ハクソー・リッジ(2016年製作の映画)
4.0
キリスト教の「汝殺すなかれ」の教えを戦場で貫いた実在の人物を描いた戦争映画。隊の中で銃を持てない臆病者と罵られても折れない、主人公の尋常ではない不屈の心。しかし、人が殺しあう戦場で銃を持たないことはあまりにも危険だし、それを貫くことは並みの決意ではできない。
映画の最後に本人のインタビューが流れる。
「もう一人助けさせてください、と神に祈った」
という言葉がズシリと重い。

メル・ギブソンが監督した作品は激しい描写が話題になるが、本作も然り。多くの兵士が傷ついた悲惨な戦場の様子と襲い来る敵兵への恐怖感が、生々しく描かれている。この臨場感は「プライベート・ライアン」以来かも。観客の僕らもサラウンドの銃声の中で、映画館の椅子に身を隠したくなる。いやぁ、これを観ると「ダンケルク」をすごいと思えなくなる(私見です)。

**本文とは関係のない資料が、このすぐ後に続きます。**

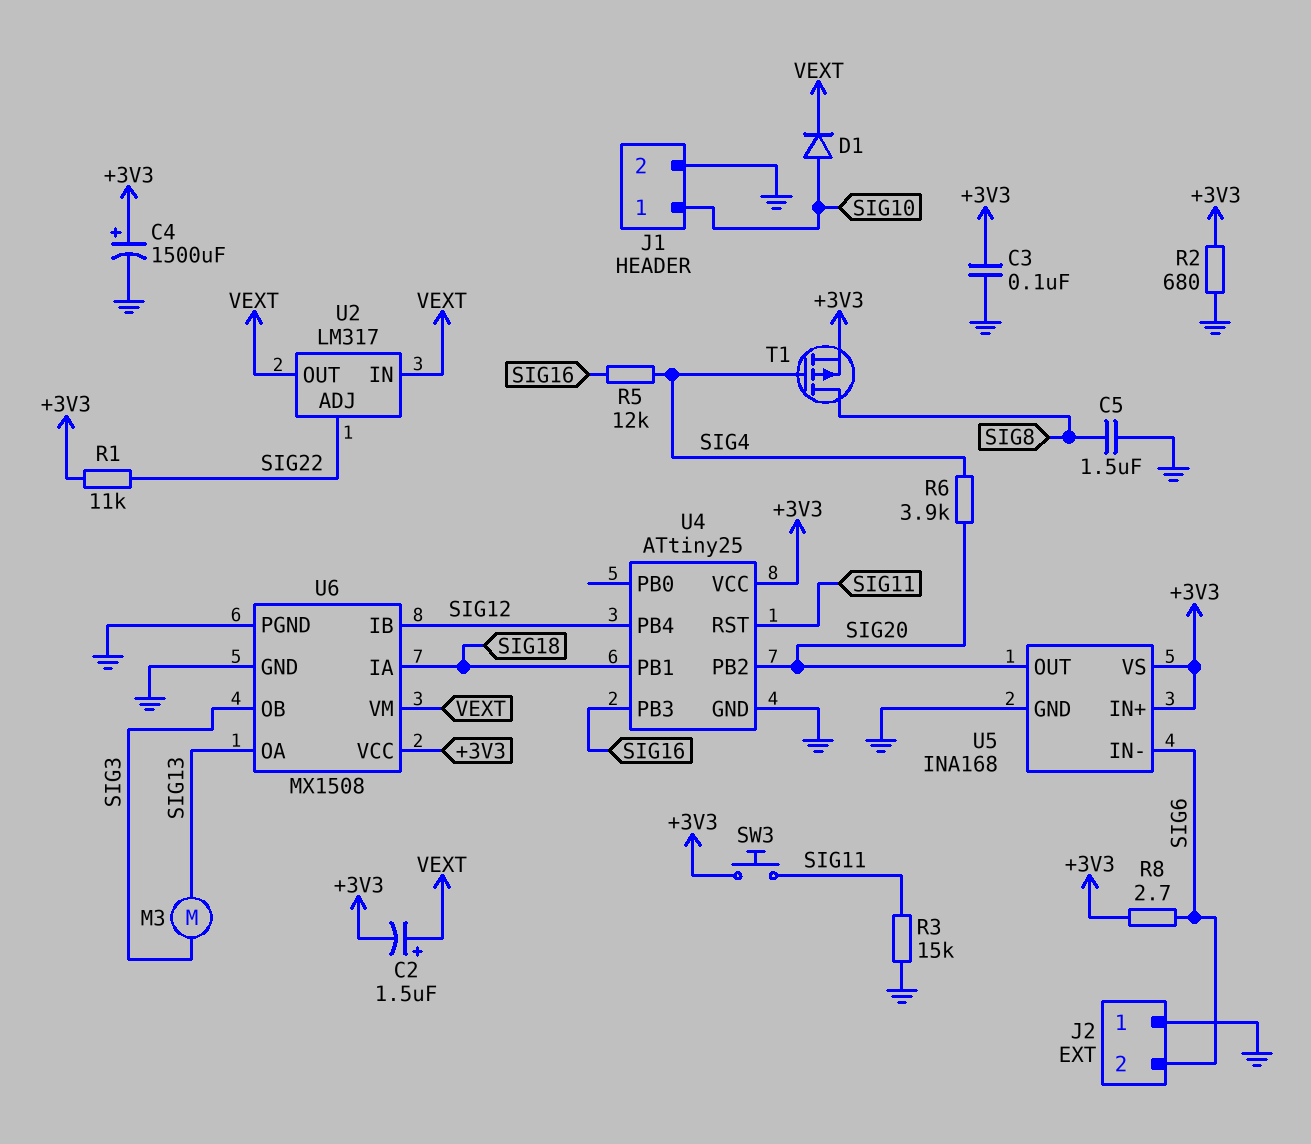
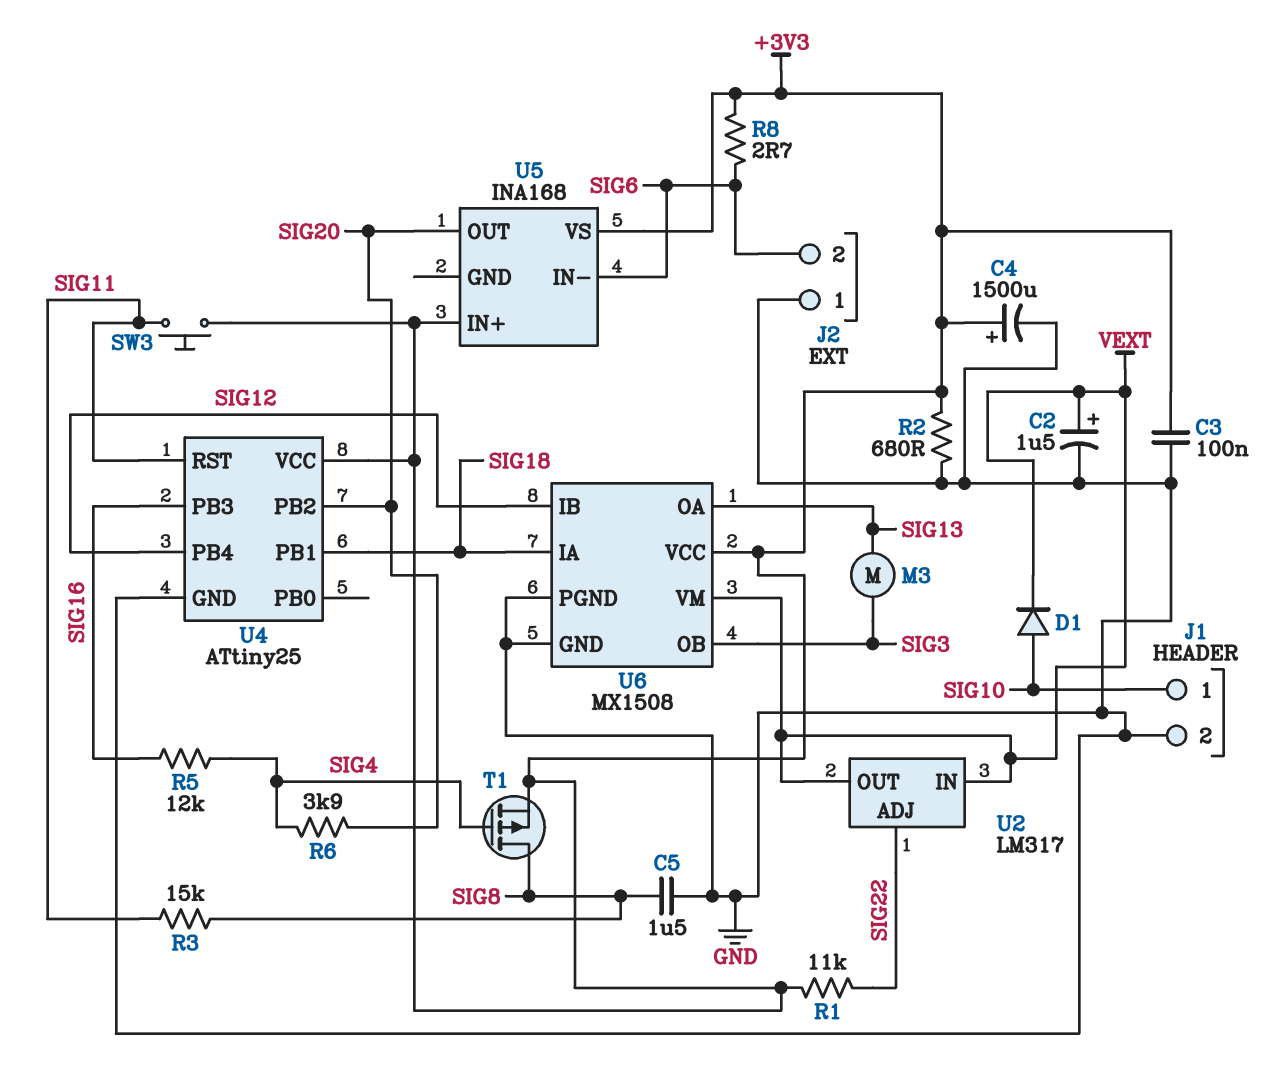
C2: 1.5uF (plus VEXT, minus +3V3) -> 1.5uF (plus VEXT, minus GND)
R3: 15k (GND, SIG11) -> 15k (SIG8, SIG11)
U5 pin GND: GND -> none

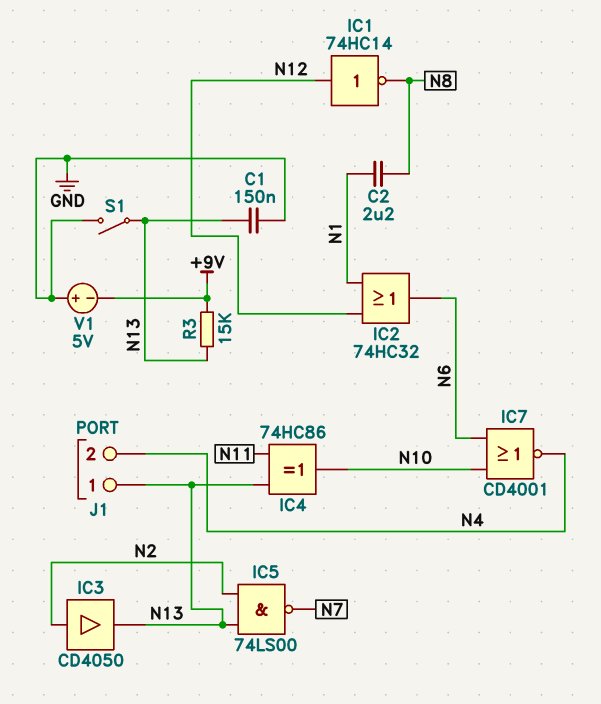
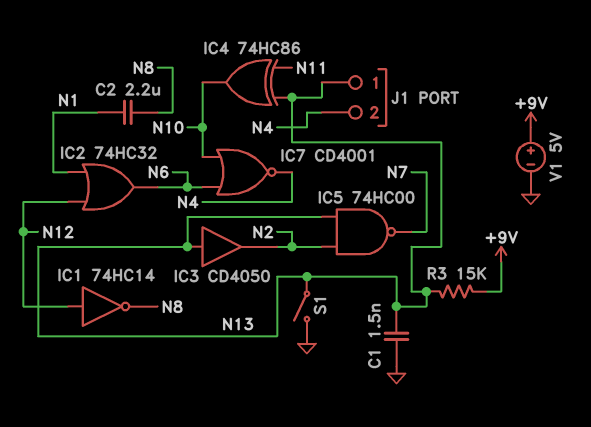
C1: 150nF (GND, N13) -> 1.5nF (GND, N13)
IC3: buffer CD4050 (in N2, out N13) -> buffer CD4050 (in N13, out N2)
IC5: NAND 74LS00 (in N2, in N13, out N7) -> NAND 74HC00 (in N2, in N13, out N7)
V1: 5V (plus GND, minus +9V) -> 5V (plus +9V, minus GND)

沖縄戦の話だけに、尋常な心で映画に向かえないという意見もあるだろう。だが人を助けたいという強い気持ちは万国共通なはず。映画のメッセージはあくまでそこだ。線が細いイメージのアンドリュー・ガーフィールド君、熱演でした。お父ちゃん役は「マトリックス」のエージェントスミスことヒューゴ・ウィービング。